# START OF Passage provided

#### UC Santa Barbara/Google researchers demonstrate the power of 53 entangled qubits

Researchers in UC Santa Barbara/Google scientist John Martinis’ group have made good on their claim to quantum supremacy. Using 53 entangled quantum bits (“qubits”), their Sycamore computer has taken on — and solved — a problem considered intractable for classical computers.

“A computation that would take 10,000 years on a classical supercomputer took 200 seconds on our quantum computer,” said Brooks Foxen, a graduate student researcher in the Martinis Group. “It is likely that the classical simulation time, currently estimated at 10,000 years, will be reduced by improved classical hardware and algorithms, but, since we are currently 1.5 billion times faster, we feel comfortable laying claim to this achievement.”

The feat is outlined in a paper in the journal Nature.

The milestone comes after roughly two decades of quantum computing research conducted by Martinis and his group, from the development of a single superconducting qubit to systems including architectures of 72 and, with Sycamore, 54 qubits (one didn’t perform) that take advantage of the both awe-inspiring and bizarre properties of quantum mechanics.

“The algorithm was chosen to emphasize the strengths of the quantum computer by leveraging the natural dynamics of the device,” said Ben Chiaro, another graduate student researcher in the Martinis Group. That is, the researchers wanted to test the computer’s ability to hold and rapidly manipulate a vast amount of complex, unstructured data.

“We basically wanted to produce an entangled state involving all of our qubits as quickly as we can,” Foxen said, “and so we settled on a sequence of operations that produced a complicated superposition state that, when measured, returned output (“bitstring”) with a probability determined by the specific sequence of operations used to prepare that particular superposition.” The exercise, which was to verify that the circuit’s output correspond to the sequence used to prepare the state, sampled the quantum circuit a million times in just a few minutes, exploring all possibilities — before the system could lose its quantum coherence.

**‘A complex superposition state’ **

“We performed a fixed set of operations that entangles 53 qubits into a complex superposition state,” Chiaro explained. “This superposition state encodes the probability distribution. For the quantum computer, preparing this superposition state is accomplished by applying a sequence of tens of control pulses to each qubit in a matter of microseconds. We can prepare and then sample from this distribution by measuring the qubits a million times in 200 seconds.”

# END OF Passage provided
# START OF Data entries

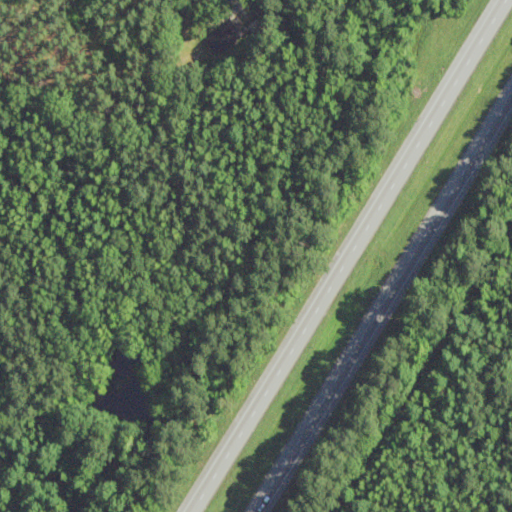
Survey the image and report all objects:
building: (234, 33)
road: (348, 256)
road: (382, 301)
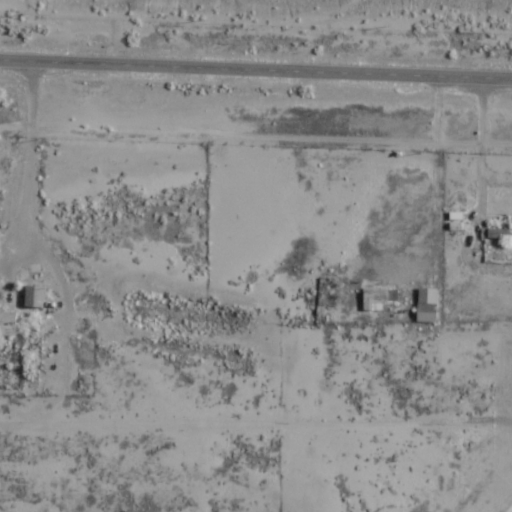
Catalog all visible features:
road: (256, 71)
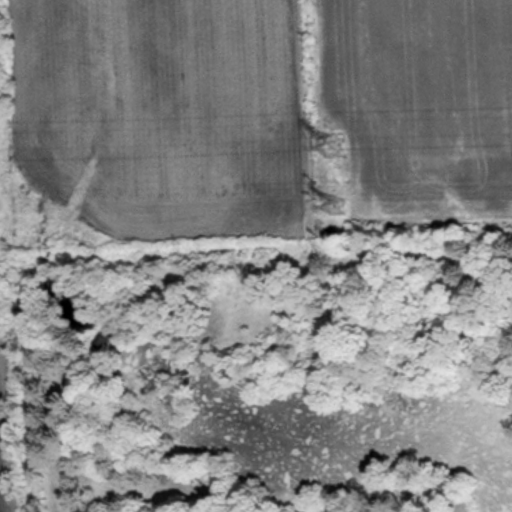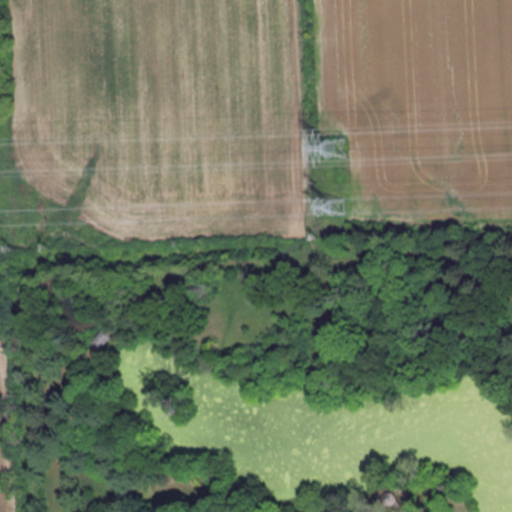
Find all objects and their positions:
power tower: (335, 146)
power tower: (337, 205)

# END OF Data entries

Carry on the article about the Sycamore quantum supremacy experiment, picking up right after its final sentence. The material is unrelated to the article on the Sycamore quantum computer.

_Task answer_.
“For classical computers, it is much more difficult to compute the outcome of these operations because it requires computing the probability of being in any one of the 2^53 possible states, where the 53 comes from the number of qubits — the exponential scaling is why people are interested in quantum computing to begin with,” Foxen said. “This is done by matrix multiplication, which is expensive for classical computers as the matrices become large.”

According to the new paper, the researchers used a method called cross-entropy benchmarking to compare the quantum circuit’s bitstring to its “corresponding ideal probability computed via simulation on a classical computer” to ascertain that the quantum computer was working correctly.

“We made a lot of design choices in the development of our processor that are really advantageous,” said Chiaro. Among these advantages, he said, are the ability to experimentally tune the parameters of the individual qubits as well as their interactions.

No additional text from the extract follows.